I keep running across companies that still, in 2018, are using the last four digits of SSN or mother’s maiden name as an authenticator. We have 170+ million reasons why that’s a bad idea, and yet it persists. That’s beyond inertia, past laziness, and nearly into negligence territory. It’s time to end the practice of using easily discoverable information as an authenticator – especially those two, and especially to setup or validate new accounts. It’ll take everyone working together to kill off this terrible practice.
If you are a customer of a company that does it, ask to set a password on the account instead (then call later and check to make sure that they actually enforce it!). If they don’t allow you to do that, or fail to enforce it, then get on social media and shame them. One company I use will let you do it, but they’ve created a massive barrier – they let you create an insecure authenticator over the phone or line, but require a time consuming in-person visit to use a secure one!

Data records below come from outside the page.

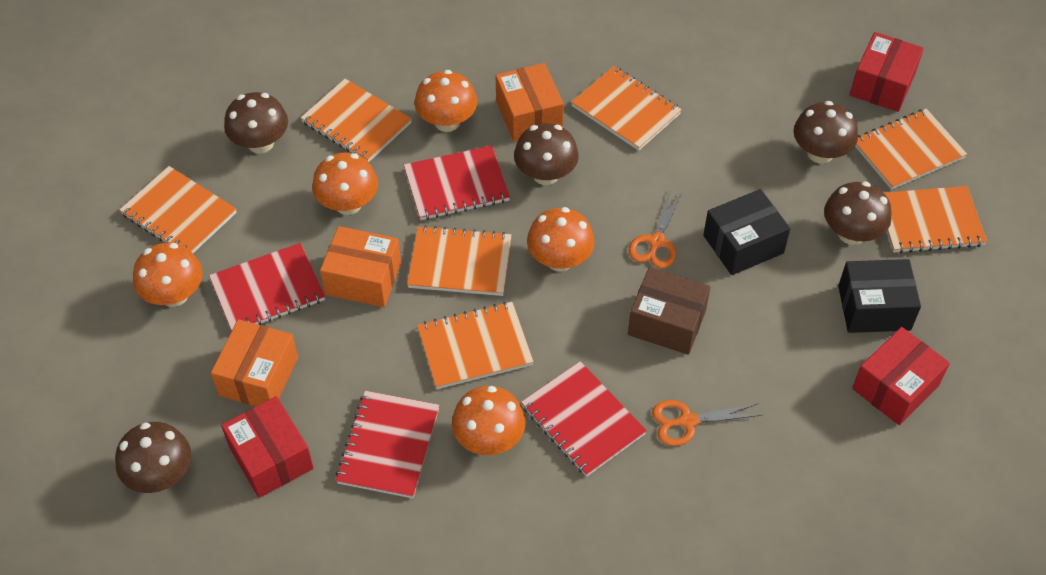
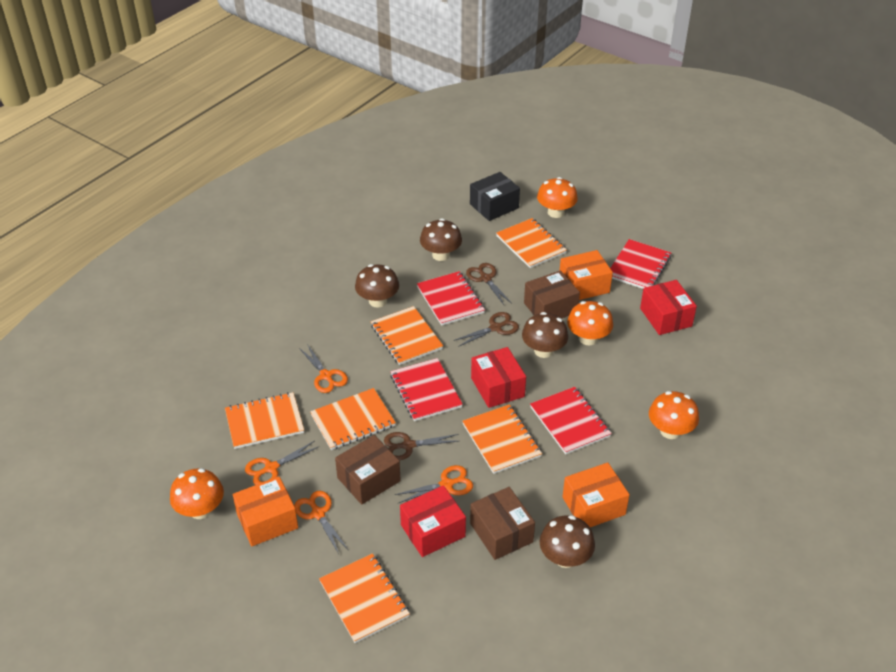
black box: 2 -> 1
brown box: 1 -> 3
brown mushroom: 5 -> 4
brown scissors: 0 -> 3
orange mushroom: 5 -> 4
orange notebook: 7 -> 6
orange scissors: 2 -> 4

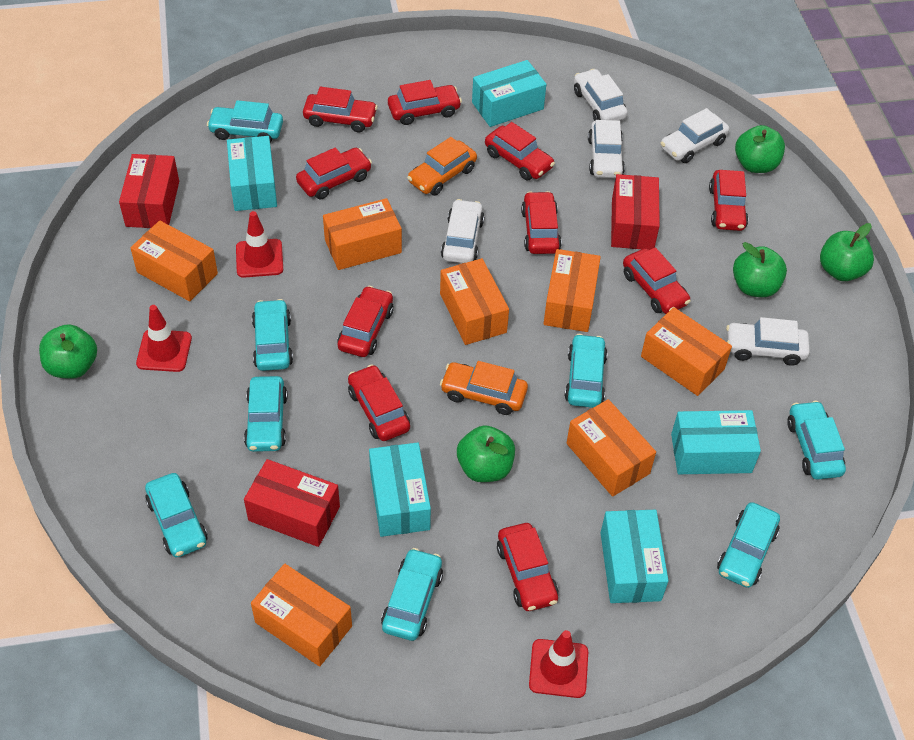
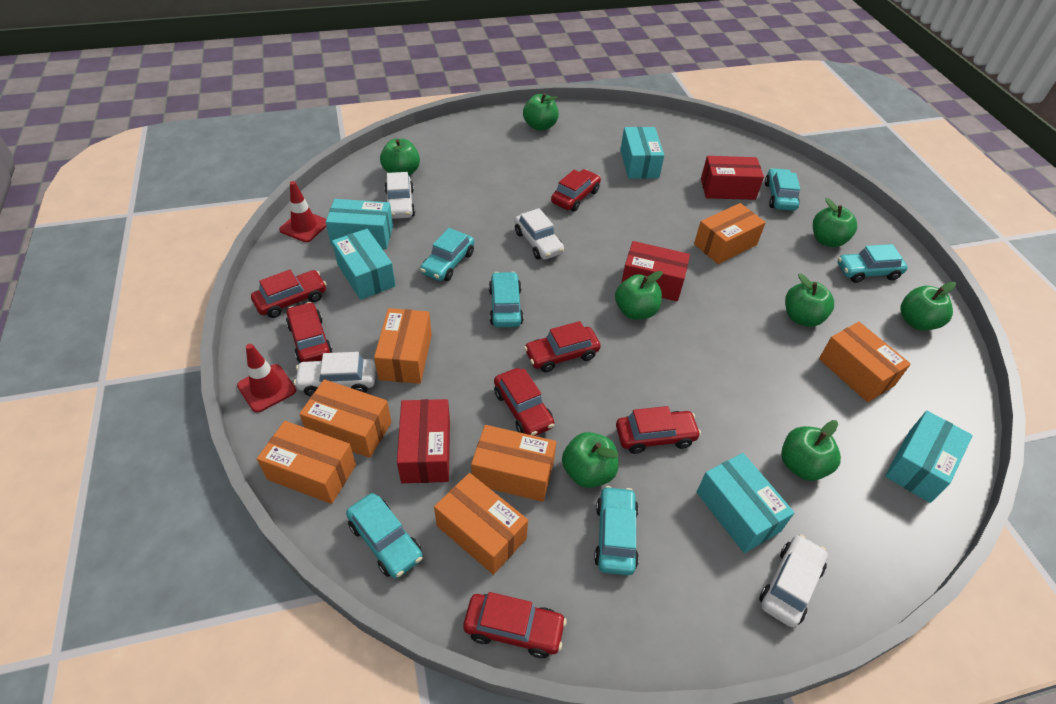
green apple: 5 -> 8
orange car: 2 -> 0
red car: 10 -> 7
red traffic cone: 3 -> 2
turquoise car: 8 -> 6
white car: 5 -> 4

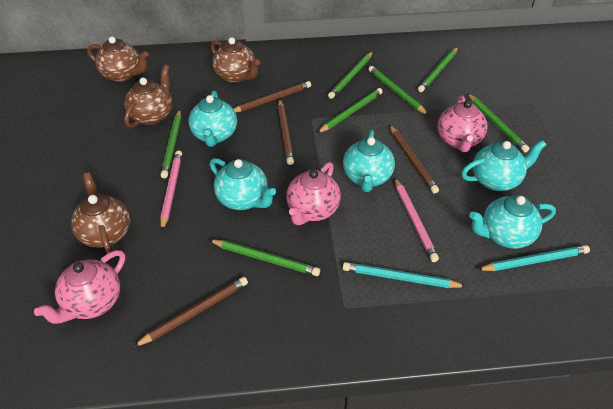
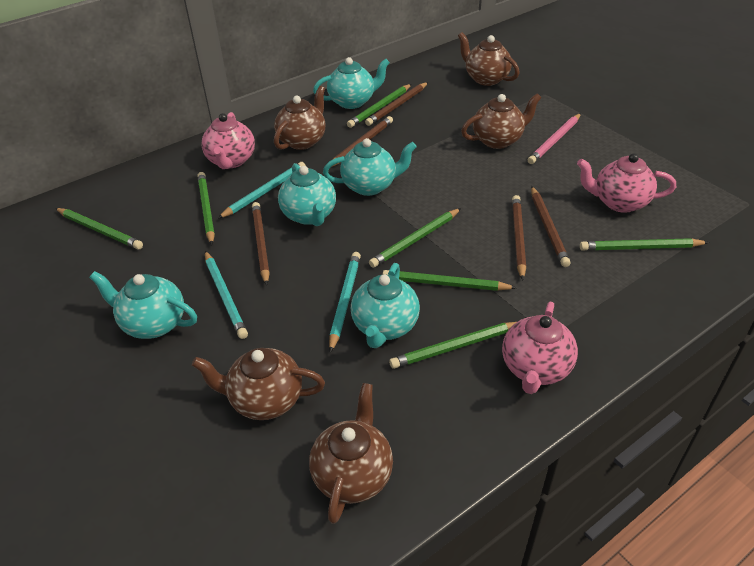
brown pencil: 4 -> 5
brown teapot: 4 -> 5
pink pencil: 2 -> 1
turquoise pencil: 2 -> 3

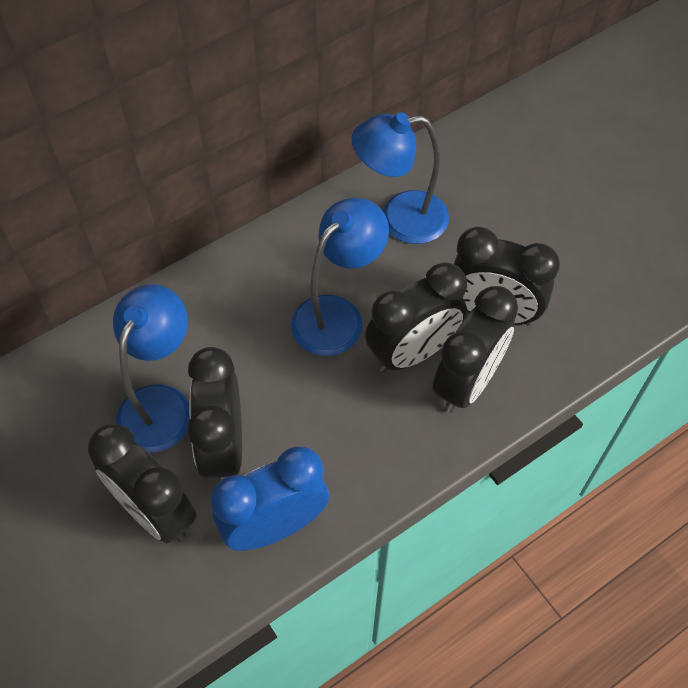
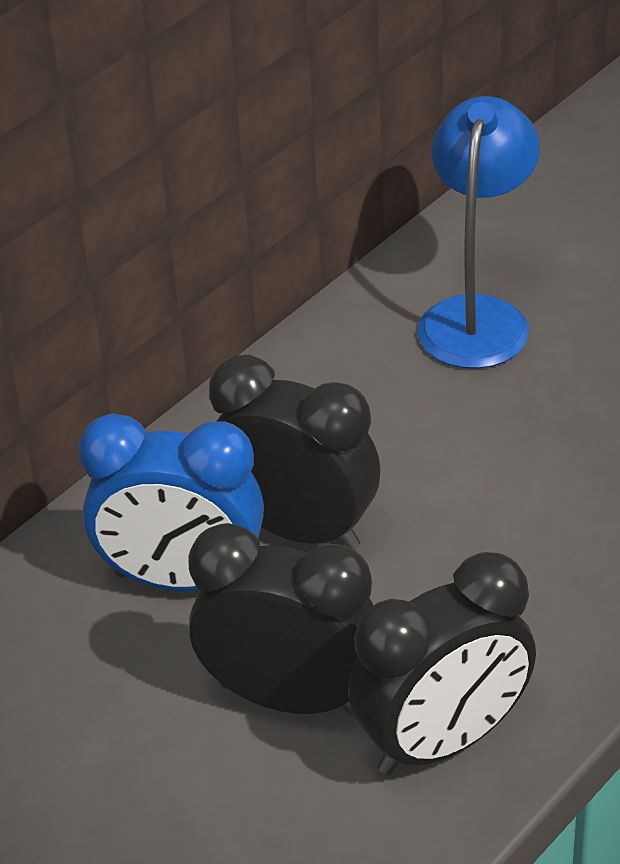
black clock: 5 -> 3
blue lamp: 3 -> 1

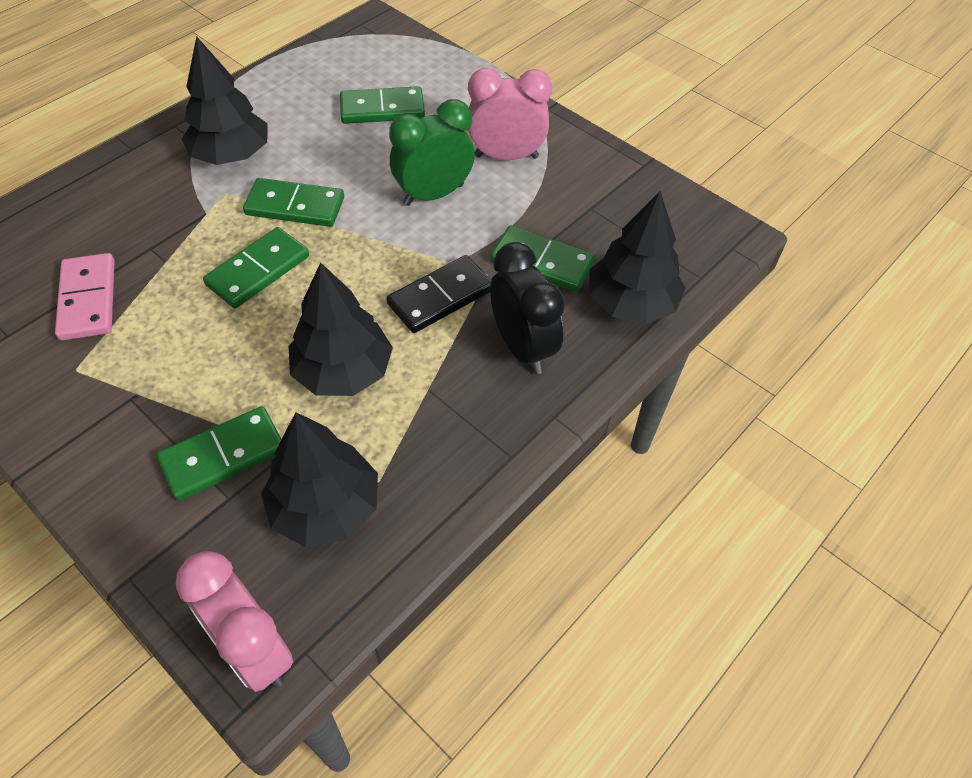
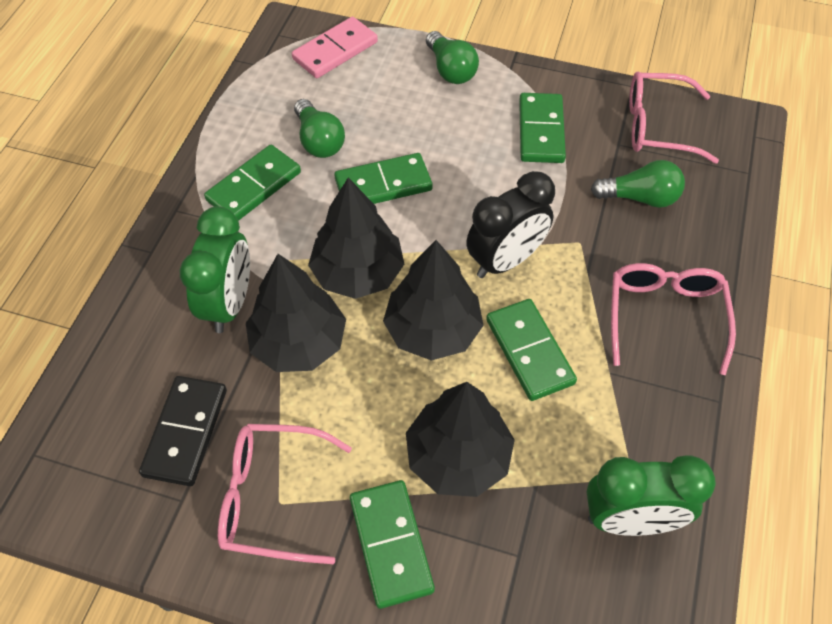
green clock: 1 -> 2
green light bulb: 0 -> 3
pink clock: 2 -> 0
pink glasses: 0 -> 3

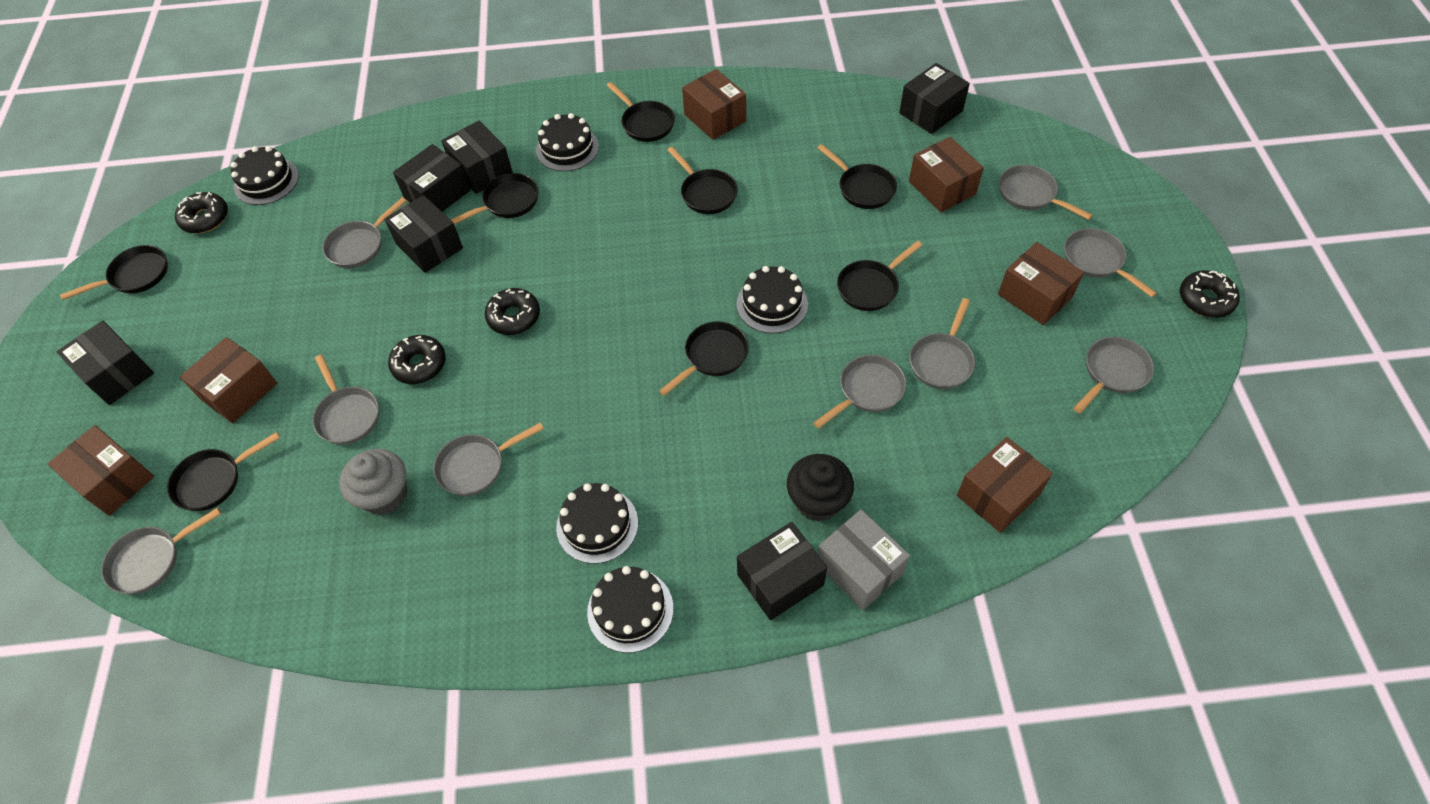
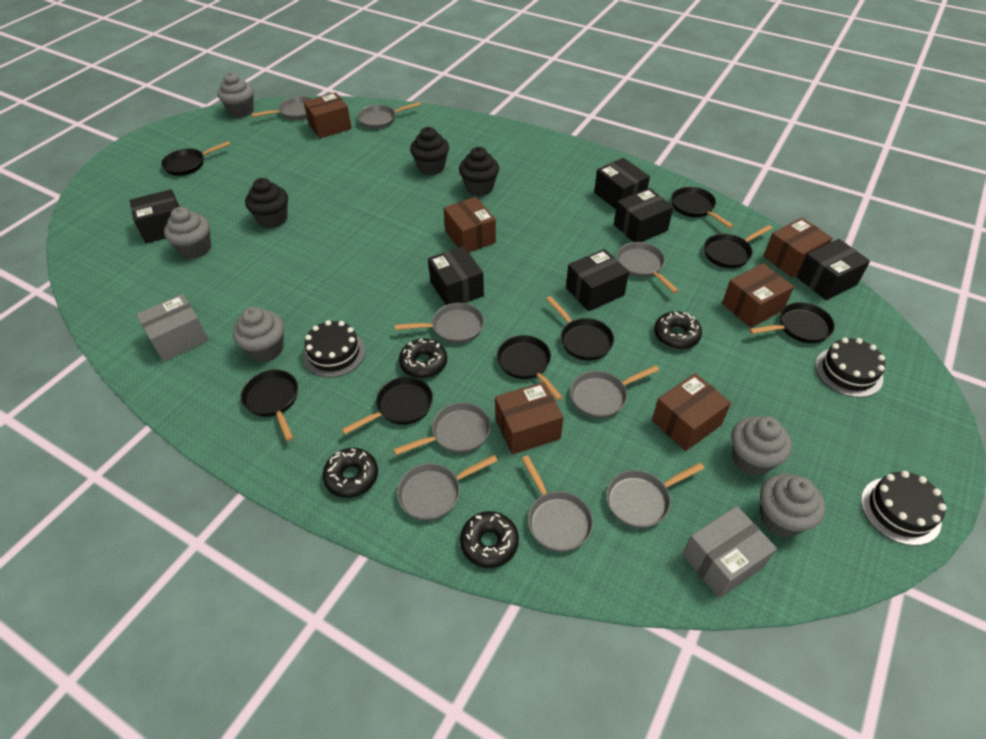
black cake: 5 -> 3
black cupcake: 1 -> 3
grey box: 1 -> 2
grey cupcake: 1 -> 5

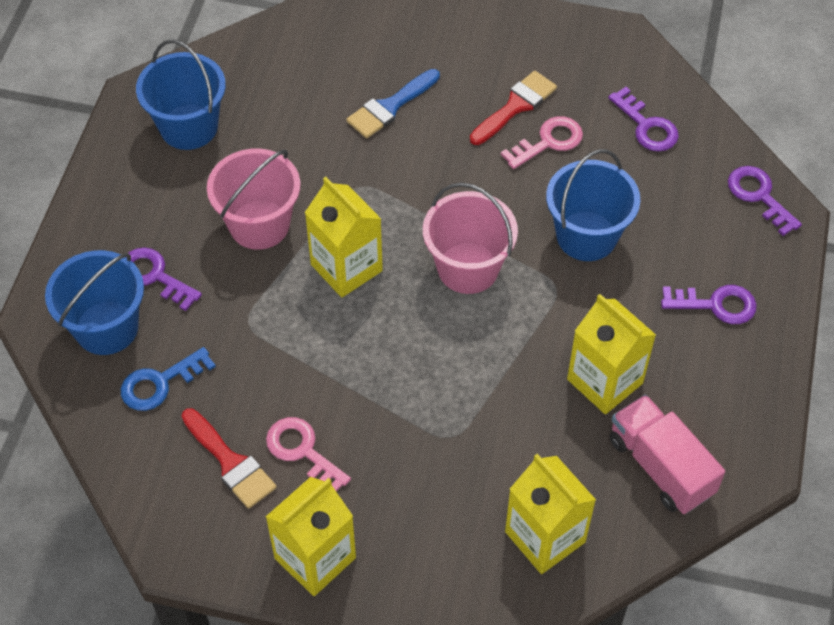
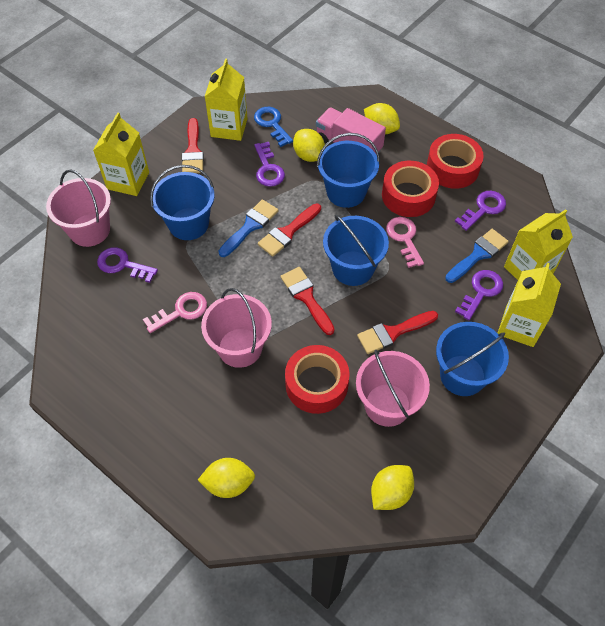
blue brush: 1 -> 2
blue bucket: 3 -> 4
pink bucket: 2 -> 3
red brush: 2 -> 4
red tape: 0 -> 3
yellow lemon: 0 -> 4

If you’re a developer and asked to write code to implement SSN based authentication, push back. If you’re the business analyst who wrote that requirement, change it. If you’re the executive who approved the requirements, unapproved it. If you’re the QA engineer who tested a system that uses it, fail it. If you’re a security professional, launch a project to remove it from legacy systems.
If you’re an auditor reviewing a system that uses SSN like this, fail them. If you’re a regulator defining acceptable practices, ban it. If you’re a congresscritter, outlaw it. Everyone, everywhere, needs to push back on this outdated, dangerous and lazy approach to security.
For new account setup, knowledge based authentication (KBA) has issues (particularly after the recent breaches), but it’s still better than a raw SSN. For existing accounts, two-factor via SMS isn’t perfect, but it’s better than single-factor, or use out-of-band (e.g. US Mail) to send a 6+ digit random PIN code. Or one of many other alternatives that doesn’t use the single most targeted and compromised piece of personal information in existence.
Security is the poster child for continuous improvement – let’s make it better tomorrow than it is today. Retiring the ‘last four digits of your SSN’ is a darned good first step.